Exercise goal: Tally every line of the entries that contains the string "fact", then reply with only that number.

Source information:
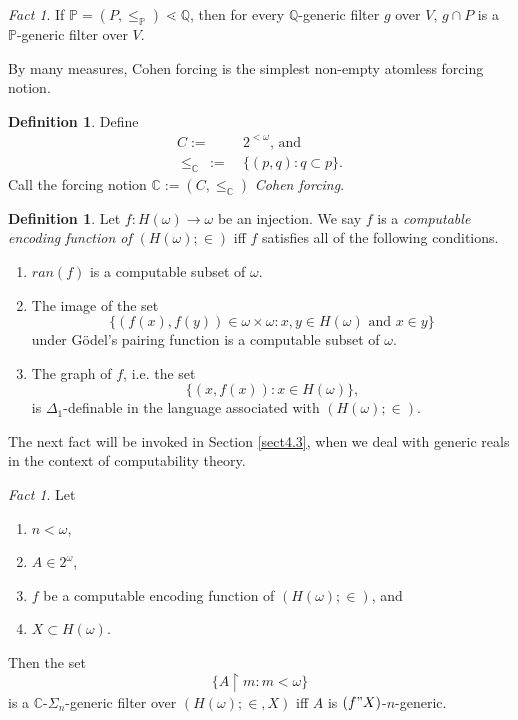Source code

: \documentclass[12pt, twoside]{memoir}
\numberwithin{equation}{section}
\theoremstyle{definition}
\newtheorem{defi}[thm]{Definition}
\theoremstyle{remark}
\newtheorem{fact}[thm]{Fact}
\theoremstyle{definition}
\theoremstyle{definition}
\theoremstyle{definition}
\theoremstyle{remark}
\begin{document}
\begin{fact}\label{regsubo}
If $\mathbb{P} = (P, \leq_{\mathbb{P}}) \lessdot \mathbb{Q}$, then for every $\mathbb{Q}$-generic filter $g$ over $V$, $g \cap P$ is a $\mathbb{P}$-generic filter over $V$.
\end{fact}

By many measures, Cohen forcing is the simplest non-empty atomless forcing notion.

\begin{defi}
Define
\begin{align*}
    C := \ & 2^{< \omega} \text{, and} \\
    \leq_{\mathbb{C}} \ := \ & \{(p, q) : q \subset p\} \text{.}
\end{align*}
Call the forcing notion $\mathbb{C} := (C, \leq_{\mathbb{C}})$ \emph{Cohen forcing}.
\end{defi}

\begin{defi}\label{cefdef}
Let $f : H(\omega) \longrightarrow \omega$ be an injection. We say $f$ is a \emph{computable encoding function of} $(H(\omega); \in)$ iff $f$ satisfies all of the following conditions.
\begin{enumerate}[label=(\alph*)]
    \item $ran(f)$ is a computable subset of $\omega$.
    \item The image of the set 
    \begin{equation*}
        \{(f(x), f(y)) \in \omega \times \omega : x, y \in H(\omega) \text{ and } x \in y\}
    \end{equation*}
    under G\"{o}del's pairing function is a computable subset of $\omega$.
    \item The graph of $f$, i.e. the set 
    \begin{equation*}
        \{(x, f(x)) : x \in H(\omega)\} \text{,}
    \end{equation*}
    is $\Delta_1$-definable in the language associated with $(H(\omega); \in)$.
\end{enumerate}
\end{defi} 

The next fact will be invoked in Section \ref{sect4.3}, when we deal with generic reals in the context of computability theory.

\begin{fact}\label{f3230}
Let 
\begin{enumerate}[label=(\alph*)]
    \item $n < \omega$,
    \item $A \in 2^{\omega}$,
    \item $f$ be a computable encoding function of $(H(\omega); \in)$, and
    \item $X \subset H(\omega)$.
\end{enumerate}
Then the set $$\{A \restriction m : m < \omega\}$$ is a $\mathbb{C}$-$\Sigma_n$-generic filter over $(H(\omega); \in, X)$ iff $A$ is $(f" X)$-$n$-generic.
\end{fact}
\end{document}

Answer area: 6